Ego

Imagem criada pelo chatGPT para ilustrar o texto.

Eu cresci num mundo que sempre foi só meu. Nele, existiam apenas dois tipos de pessoas: as que eram eu e as outras, que se pareciam muito comigo. Bem, na verdade, eu não queria falar, mas era de mim mesmo que estava falando. Não havia mais ninguém.

Cresci, por isso, com a certeza de que sempre estive certo. Afinal, eu só falava comigo mesmo e sempre me entendia muito bem. Eu nunca, nunca mesmo, jamais briguei comigo. Pois, é claro, nós — quer dizer, eu — sempre estivemos certos e com toda a razão possível, imaginável e inimaginável.

Quando eu tinha alguma dúvida, perguntava a mim mesmo. E, claro, como já imaginava, eu tinha a resposta. Não qualquer resposta, mas a melhor entre as melhores. Outras vozes soavam próximas aos meus ouvidos. Mas por que eu daria atenção a alguém que não fosse eu mesmo? Eu sei o que sou, o que digo, o que faço e sei que sempre tenho razão.

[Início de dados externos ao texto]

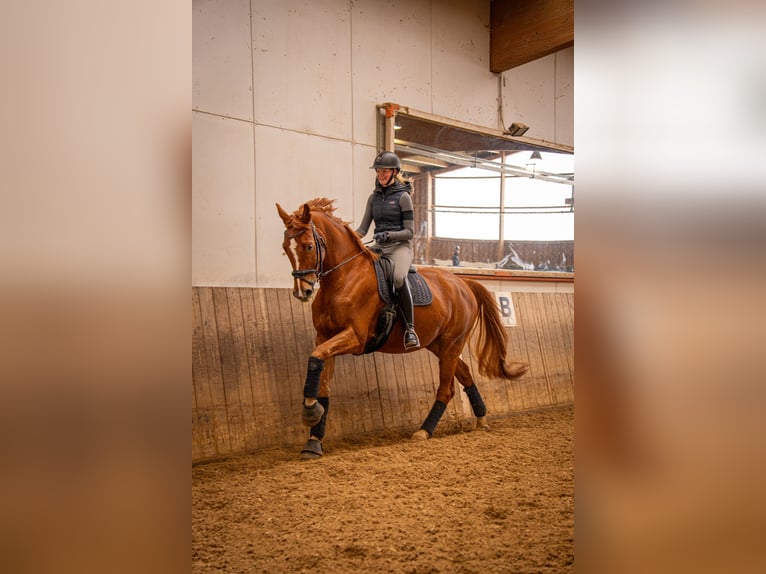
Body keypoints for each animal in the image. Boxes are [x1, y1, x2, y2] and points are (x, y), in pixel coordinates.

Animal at [276, 197, 529, 459]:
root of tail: (463, 282)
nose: (302, 292)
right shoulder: (324, 337)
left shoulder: (355, 338)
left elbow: (315, 358)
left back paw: (424, 431)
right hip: (439, 345)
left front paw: (309, 412)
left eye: (308, 246)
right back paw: (481, 420)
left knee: (446, 389)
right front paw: (314, 440)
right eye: (286, 247)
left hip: (452, 344)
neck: (344, 278)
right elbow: (322, 381)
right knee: (465, 374)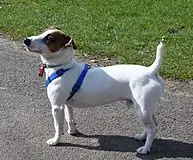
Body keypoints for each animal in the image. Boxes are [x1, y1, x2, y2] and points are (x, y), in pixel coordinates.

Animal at [24, 27, 165, 154]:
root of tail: (151, 71)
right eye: (42, 32)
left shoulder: (57, 107)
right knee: (153, 124)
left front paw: (55, 141)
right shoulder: (67, 105)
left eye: (49, 38)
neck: (62, 67)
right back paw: (142, 137)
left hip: (142, 110)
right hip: (146, 109)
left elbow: (58, 126)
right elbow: (70, 118)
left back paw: (145, 149)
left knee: (152, 129)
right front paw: (72, 131)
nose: (26, 40)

Se não tenho, ninguém jamais me disse.

Mas, caso alguém ousasse dizer, eu certamente ainda estaria certo. Quem me disse isso, além de mim mesmo, para que não fique apenas em minhas opiniões? O meu amigo Narciso. Ele, sim, sabe o que diz. Ele, sim, tem razão. Que cara sábio! Eu jamais deixaria de ouvi-lo, nem por um milésimo de segundo. Eu o conheço bem, e ele também me conhece. Nós somos melhores amigos, talvez até a mesma pessoa.

Não critiquem o meu espelho. Não tenho apego a coisas materiais, mas isso seria demais. Eu não quero parar de me admirar, nem de ouvir o doce e harmônico som da minha voz. Óbvio que nem sempre eu a ouço, mas nisso sou bom. E, se alguém tenta me avisar, eu nego veementemente essa possibilidade. Quem, além de mim, teria razão ou estaria certo?

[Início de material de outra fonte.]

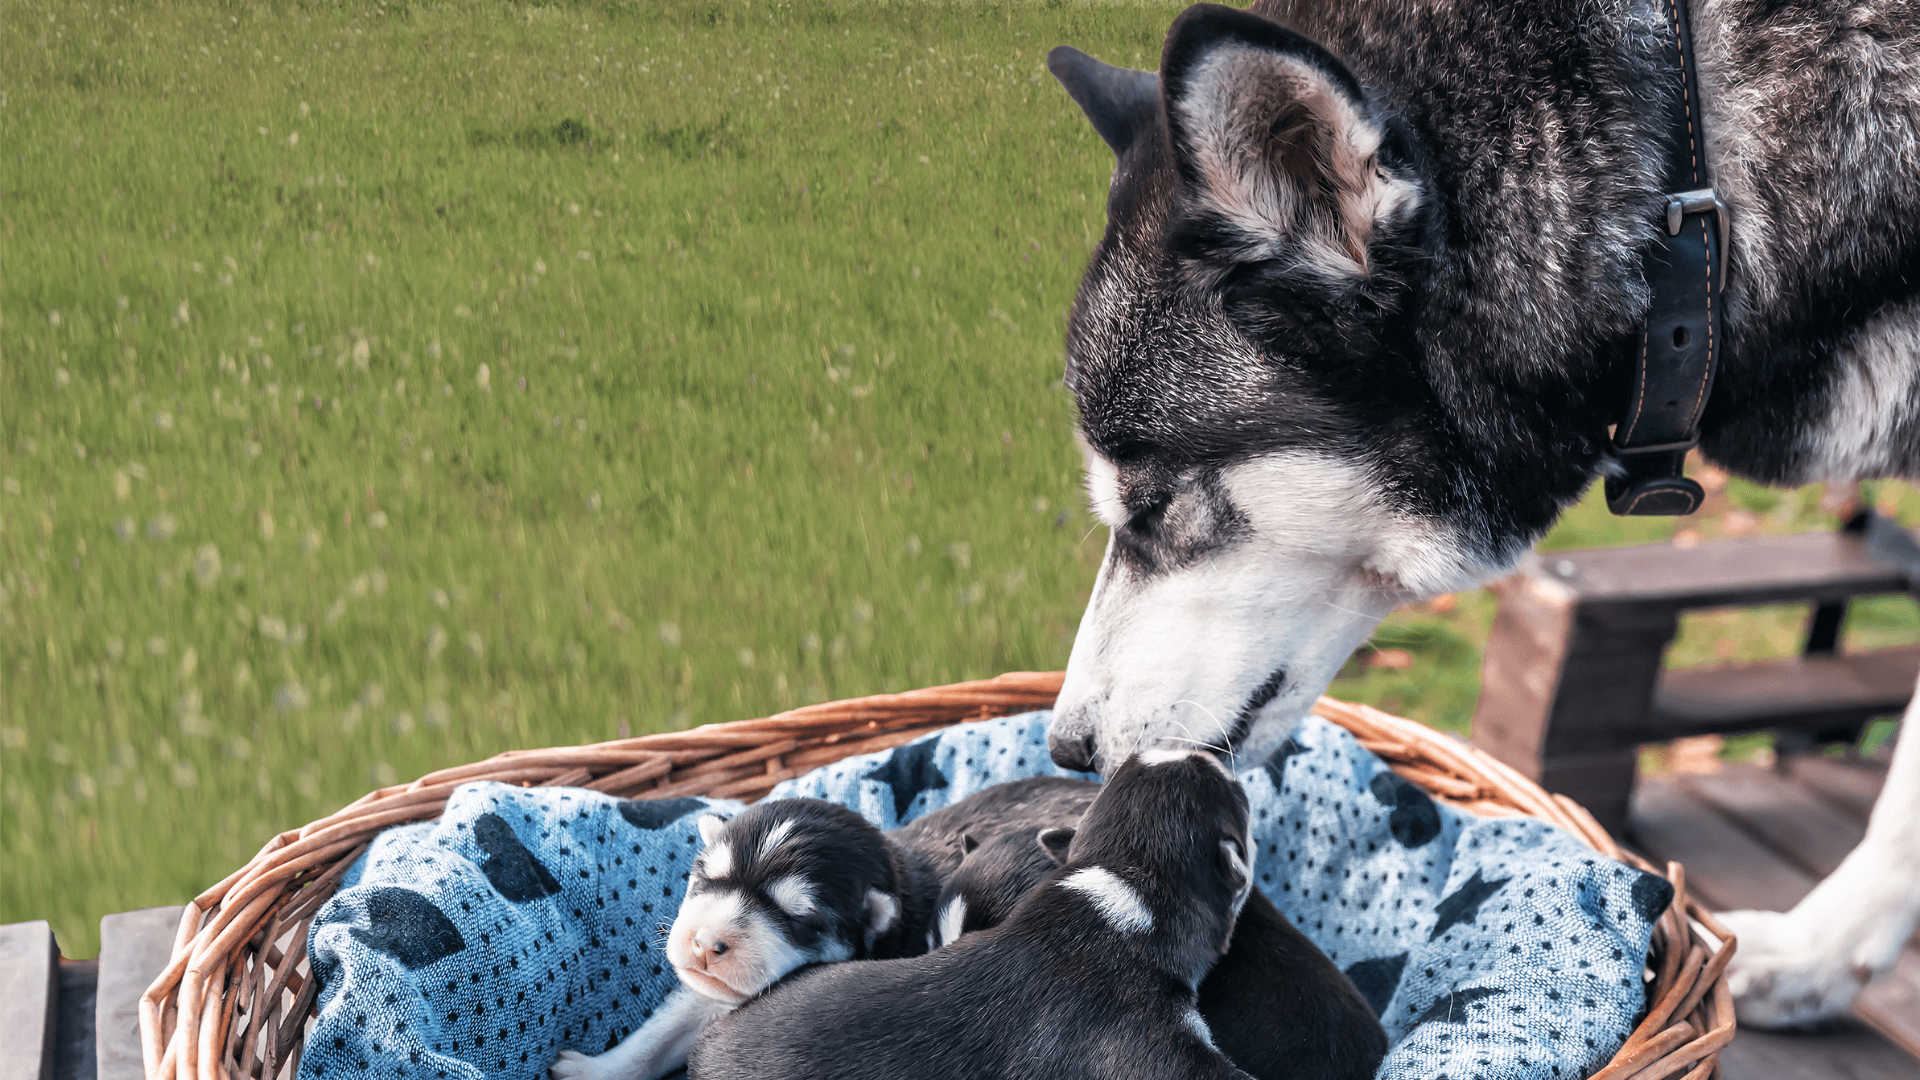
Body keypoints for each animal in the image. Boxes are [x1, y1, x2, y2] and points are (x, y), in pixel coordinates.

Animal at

Sei de tudo o que preciso, não há por que querer aprender algo novo. Aliás, há algo novo? Se houvesse, eu certamente já saberia. Talvez fosse até uma invenção minha. Sim, eu sou o cara que cria, que faz e que acontece. E daí se as pessoas precisam engolir os meus sapos? São os meus sapos. Eles têm o direito que eu lhes dei de serem engolidos.

Parem de falar, chega! Eu não quero ouvir mais nada. Vou me retirar para pensar algumas coisas que pretendo partilhar, num futuro próximo, comigo mesmo.